2. 継代の1〜2時間前に、6ウェルプレートにコールドコーティング溶液(ウェルあたり1 mL)をコーティングし、37°C、5%CO₂でインキュベートします。
3. 幹細胞培養培地のアリコートを室温(15〜25°C)で20分間温めます。
4. 幹細胞培地を吸引し、カルシウム/マグネシウムを含まないD-PBSを1 mL添加します。
5. 手順 1.4 を繰り返します。二度。
   注:D-PBSは、細胞を洗浄し、以前の培地と化合物を除去するために添加されます。D-PBSへの曝露はhPS細胞に害を及ぼさず、浸透による細胞の破裂や収縮を防ぐため、洗浄ステップに特定の時間枠は必要ないことに注意することが重要です。
6. D-PBSを吸引し、各ウェルに500μLの解離溶液を加え、室温(15〜25°C)で2〜5分間放置します。
7. 細胞が解離している間に、新しい6ウェルプレートのコーティング溶液を吸引し、各ウェルに1〜2 mLのカルシウム/マグネシウムフリーのD-PBSを加えます。

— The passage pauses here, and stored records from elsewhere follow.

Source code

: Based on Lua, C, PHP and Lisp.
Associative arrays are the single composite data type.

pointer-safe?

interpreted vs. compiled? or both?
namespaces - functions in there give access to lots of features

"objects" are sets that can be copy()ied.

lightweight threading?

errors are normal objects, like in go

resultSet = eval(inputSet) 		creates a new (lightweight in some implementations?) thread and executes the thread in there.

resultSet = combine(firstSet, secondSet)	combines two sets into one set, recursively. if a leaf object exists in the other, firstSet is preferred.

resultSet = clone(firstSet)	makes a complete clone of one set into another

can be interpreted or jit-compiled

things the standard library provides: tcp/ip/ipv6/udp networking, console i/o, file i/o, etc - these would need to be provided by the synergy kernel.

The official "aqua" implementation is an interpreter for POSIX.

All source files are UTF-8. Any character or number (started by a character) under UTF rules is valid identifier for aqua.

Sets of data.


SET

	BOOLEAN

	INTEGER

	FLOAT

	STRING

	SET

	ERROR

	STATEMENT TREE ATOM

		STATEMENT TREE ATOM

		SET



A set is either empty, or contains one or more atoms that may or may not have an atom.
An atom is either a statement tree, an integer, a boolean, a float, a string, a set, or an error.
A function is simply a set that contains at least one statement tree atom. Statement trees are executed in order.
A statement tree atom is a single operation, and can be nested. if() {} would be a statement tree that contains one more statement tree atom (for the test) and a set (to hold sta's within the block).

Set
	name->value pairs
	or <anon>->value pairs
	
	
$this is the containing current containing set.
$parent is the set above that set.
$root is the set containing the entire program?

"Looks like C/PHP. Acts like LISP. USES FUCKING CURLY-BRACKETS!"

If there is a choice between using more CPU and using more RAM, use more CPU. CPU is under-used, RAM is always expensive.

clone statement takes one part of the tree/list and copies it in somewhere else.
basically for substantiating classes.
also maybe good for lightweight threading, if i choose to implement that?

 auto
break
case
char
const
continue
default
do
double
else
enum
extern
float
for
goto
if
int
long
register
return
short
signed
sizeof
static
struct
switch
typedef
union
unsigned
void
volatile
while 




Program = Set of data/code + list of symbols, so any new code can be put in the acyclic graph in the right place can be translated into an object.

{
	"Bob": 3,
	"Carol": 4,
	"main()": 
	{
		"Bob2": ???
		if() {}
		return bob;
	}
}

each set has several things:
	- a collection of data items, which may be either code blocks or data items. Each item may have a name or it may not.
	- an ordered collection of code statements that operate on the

8. 倒立顕微鏡で解離プロセスを定期的にチェックしてください。
9. 細胞の80〜90%が丸くなったが、まだ接着しているときに解離溶液を吸引します。
10. 10 μM ROCK阻害剤を含む幹細胞培地1 mLを添加します。
11. 1,000 μLの滅菌フィルター付きピペットチップとP1000ピペットを使用して、解離した細胞を15 mLのコニカルチューブに集めます。

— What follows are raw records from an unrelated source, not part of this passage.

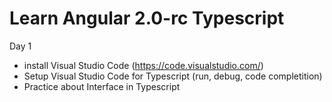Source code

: # Learn Angular 2.0-rc Typescript

Day 1
- install Visual Studio Code (https://code.visualstudio.com/)
- Setup Visual Studio Code for Typescript (run, debug, code completition)
- Practice about Interface in Typescript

12. コロニーを破壊するために、1,000 μLの滅菌ピペットフィルターチップを使用して、ピペット内で細胞懸濁液をゆっくりと上下にトリチュレーションしますが、10回を超えないようにします。
13. ROCK阻害剤を含む幹細胞培地1 mLを添加して残りのhPS細胞を剥離し、細胞懸濁液を同じ15 mLのコニカルチューブ(1.10)に移します。

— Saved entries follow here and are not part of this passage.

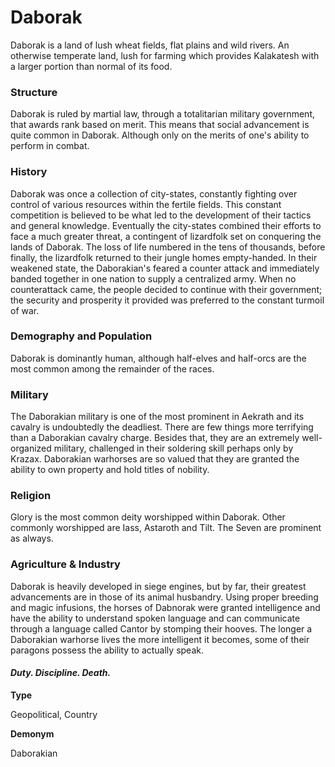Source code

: Daborak
=======

Daborak is a land of lush wheat fields, flat plains and wild rivers. An otherwise temperate land, lush for farming which provides Kalakatesh with a larger portion than normal of its food.

### Structure

Daborak is ruled by martial law, through a totalitarian military government, that awards rank based on merit. This means that social advancement is quite common in Daborak. Although only on the merits of one's ability to perform in combat.

### History

Daborak was once a collection of city-states, constantly fighting over control of various resources within the fertile fields. This constant competition is believed to be what led to the development of their tactics and general knowledge. Eventually the city-states combined their efforts to face a much greater threat, a contingent of lizardfolk set on conquering the lands of Daborak. The loss of life numbered in the tens of thousands, before finally, the lizardfolk returned to their jungle homes empty-handed. In their weakened state, the Daborakian's feared a counter attack and immediately banded together in one nation to supply a centralized army. When no counterattack came, the people decided to continue with their government; the security and prosperity it provided was preferred to the constant turmoil of war.

### Demography and Population

Daborak is dominantly human, although half-elves and half-orcs are the most common among the remainder of the races.

### Military

The Daborakian military is one of the most prominent in Aekrath and its cavalry is undoubtedly the deadliest. There are few things more terrifying than a Daborakian cavalry charge. Besides that, they are an extremely well-organized military, challenged in their soldering skill perhaps only by Krazax. Daborakian warhorses are so valued that they are granted the ability to own property and hold titles of nobility.

### Religion

Glory is the most common deity worshipped within Daborak. Other commonly worshipped are Iass, Astaroth and Tilt. The Seven are prominent as always.

### Agriculture & Industry

Daborak is heavily developed in siege engines, but by far, their greatest advancements are in those of its animal husbandry. Using proper breeding and magic infusions, the horses of Dabnorak were granted intelligence and have the ability to understand spoken language and can communicate through a language called Cantor by stomping their hooves. The longer a Daborakian warhorse lives the more intelligent it becomes, some of their paragons possess the ability to actually speak.

#### _Duty. Discipline. Death._

**Type**

Geopolitical, Country

**Demonym**

Daborakian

14. 新しくコーティングしたプレートからD-PBSを吸引し、すぐに15 mLのコニカルチューブから細胞懸濁液を添加します。最適な細胞増殖を確実にするために、6ウェルプレート(10分の1から50分割分の1)を使用する場合、ウェルあたり2 x 10⁵- 1 x 10⁶ の生細胞の範囲を播種します。
    注:容量計算では、6ウェルプレートの各ウェルに、ROCK阻害剤を含む幹細胞培地2 mLが含まれている必要があります。
15. プレートをすばやく前後に動かし、左右に5〜10回動かします。
16. プレートを37°C、5%_CO2 インキュベーターに24時間置きます。
17. 翌日、ROCK阻害剤を含まない新鮮な幹細胞培地と交換し、その後はhPS細胞の濃度が80〜95%に達するまで2日ごとに交換します。

2. ヒト幹細胞由来β細胞指向性分化

注:hPS細胞は、80〜95%のコンフルエンスが達成された場合、膵臓β細胞への直接分化プロセスに使用できます。

1. -1日目:細胞の継代 分化の-1日目:
   1. 継代の1〜2時間前に、6ウェルプレートを37°C、5%_CO2 インキュベーターで1時間コールドコーティング溶液でコーティングします。
   2. 手順1.1から1.10に従って、セルのカウントに進みます。
   3. 10 μLの細胞混合物をロードし、等量のトリパンブルーを加え、穏やかに混合します。
   4. 細胞濃度を計算します。10 μM ROCK阻害剤を含む0.8 × 10 6細胞/mL - 1.0 x 10⁶細胞/mLの幹細胞培地を使用して、コーティングされた6ウェルプレートを1ウェルあたり2 mLの培地で播種します。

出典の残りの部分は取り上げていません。